ああ……偉そうなこと言ってるけど、でも……キモチワルイ。あああ、血糊潰しちゃったよ、"ぶちゅっ"だって。ひいぃぃぃぃ。

ともあれ、たどたどしくも内臓を取り去ったほうぼうが目の前に置かれている。
塩をたっぷりふって、たっぷりのオリーブ油を熱したフライパンでこんがりと。焼けたところにアサリとドライトマトとオリーブの実を投入し、続いて水をカップ1ほど、たっぷり注ぐ。水がじゅわーっと"気狂い"のように跳ねて、これがいわゆるアクア=acqua(水)・パッツァ=pazza(気狂い)の名の由来。
潰したアンチョビとケッパーも放り込み、煮立った水を魚にかけつつ、数分ぐつぐつと煮れば完成だ。

イタリア料理ならではの、ケッパーやらアンチョビやらオリーブやらがどかどか入った料理なのに、なのに妙に炊きたて御飯に似合うから不思議。アサリと魚のだしをたっぷり含んだ汁を御飯に含ませると、なにやらしょっつる汁のような感じまでしてくるのであった。

2/13 (日)
海苔バタートースト
牛乳

どうも、1つ気に入るのができると連続して食べ続けるのが私の悪い癖なのであった。
中学生の頃はフレンチトーストにはまり、毎日毎日朝食がフレンチトーストになったし、数年前はクロテッドクリームたっぷりつけたスコーンにはまった。連日連夜ならぬ連朝、ミルクティーにジャムにクリームにスコーン。カロリーさえ気にしなければすばらしい朝食が続いたのであった。

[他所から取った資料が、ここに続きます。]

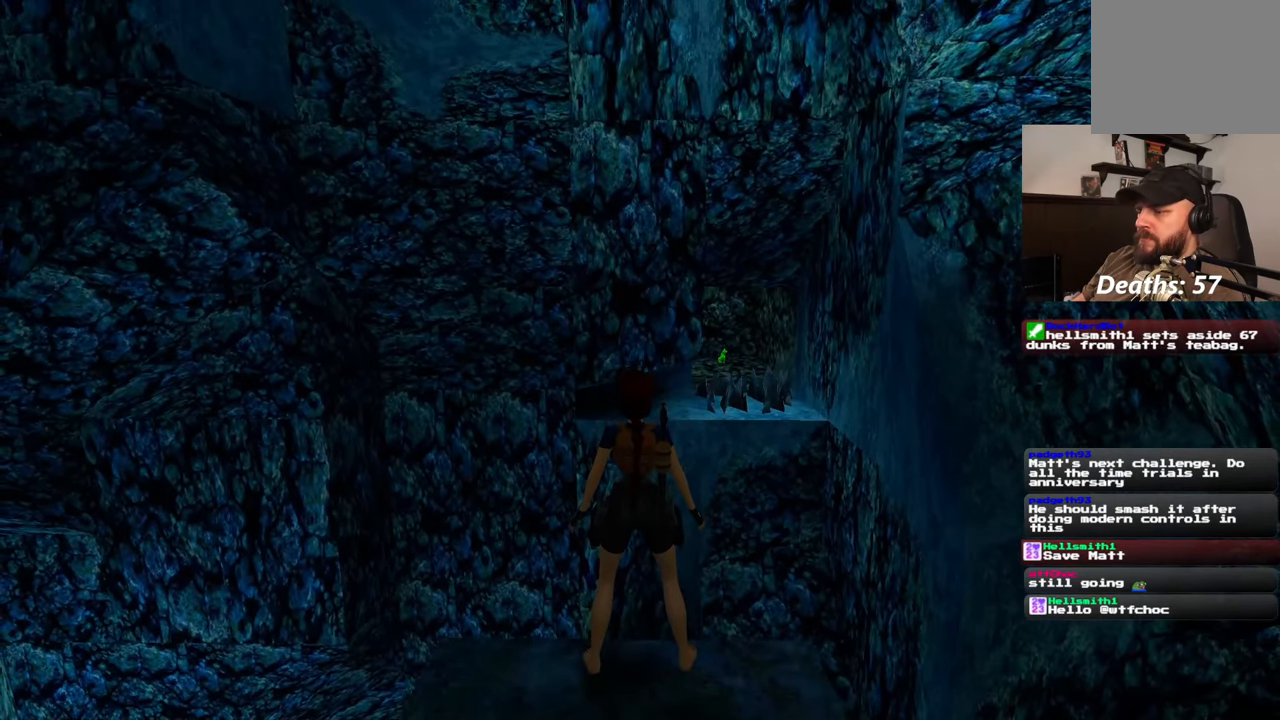
{"buttons": [], "left_stick": "center", "right_stick": "center", "events": []}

そして、今は海苔バタートーストがブームらしい自分なのであった。
トーストにバターをたっぷりつけると良い具合に塩辛くなって、それがまた海苔と合うのである。

宅配寿司の
 上ちらし
 吸い物
抹茶入り玄米茶

ももかん

相変わらずだんなは病床。と思っていたら、今度は息子まで高熱を出し始めた。
病人花盛りのせりあ亭連休最終日である。とほほほほ。

昼飯は、だんなの「寿司なら喰えそう」のリクエストに応え、宅配寿司にすることにした。
息子と二人で食べられるし〜と頼んだ1600円の上ちらし。二段重ねで、一段は御飯、一段は刺身がたっぷり入っている。御飯の上にはピンクのでんぶと海苔と錦糸卵。まぐろやはまちや帆立や穴子の刺身も案外旨くて、食欲不振のだんなと息子をよそにガツガツ食べちゃう自分である。

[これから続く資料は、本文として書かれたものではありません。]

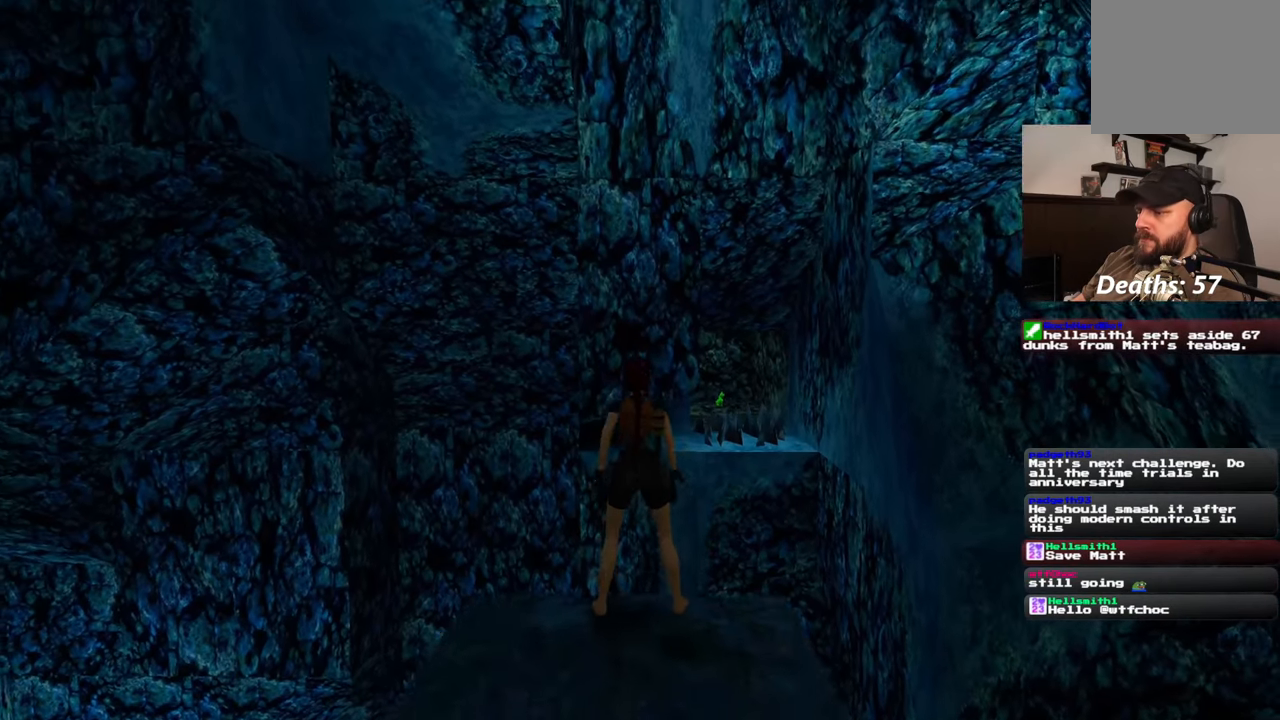
{"buttons": [], "left_stick": "center", "right_stick": "center", "events": []}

でんぶ、って好きなのだ。子供の頃からの好物は、やっぱり今でも嫌いになれない。あんなに不気味な色だというのに、やっぱり見るとココロときめいちゃうのである。
幼き頃良く連れていってもらったお寿司屋さんでは、私が"でんぶ好きな子供"というのが把握されていた。
席につくと、まもなく「でんぶの軍艦巻き4個セット」が私の前に並んだのだ。
今から思うと、あれはイクラやトロや甘海老などの高いネタばかり好きだった私に対する親の策略だったような気がするのだが、でも案外嬉しかったんだな、でんぶの軍艦巻き。

タンシチュー with マッシュポテト・にんじんグラッセ
バターハーブライス

昨年のクリスマス、リキを入れて作ったドミグラスソースがまだ冷凍庫で固まったままだった。
折良くおととい、デパートで安売りしていたシチュー用牛タンを入手。昼過ぎからトロ火でぐつぐつ煮てみた。んが、煮るのは良いが家人は全員ぶっ倒れ中だ。明日は食べられるかな〜、と考えていたのに、だんなが食べられそうだというので今日の夕食になることになった。

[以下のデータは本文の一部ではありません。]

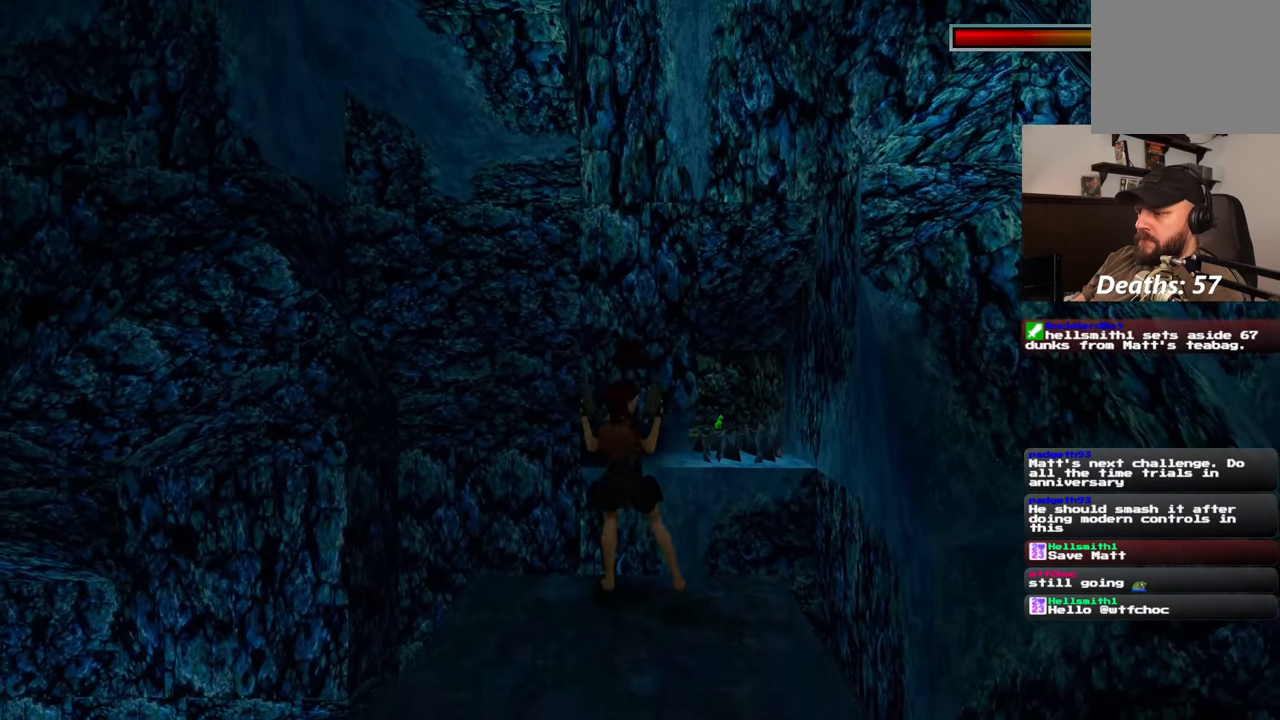
{"buttons": [], "left_stick": "center", "right_stick": "center", "events": []}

ソースに野菜は入っていないのでじゃがいもと人参を添えることに。にんじんはコンソメと砂糖で煮てバターで照りをだしておき、じゃがいもは茹でて潰してバターと牛乳を入れてマッシュにする。
昨日炊いた御飯が残っていて少々カピカピになってしまっていたので、バターを放り込んで香りづけにハーブを散らしてごまかして。
これが結構良かったらしく、ベッドから起きあがっただんなはさらりとシチューと御飯をたいらげた。

やっぱり病気で"食欲がなくなる"のが何というか一番心配だ。
風邪でも何でも、"食えてる間はOK"と思ってしまう。
どうやらだんなは復活の兆し。息子は好物のバナナも拒否する現状。あ〜こりゃこりゃ。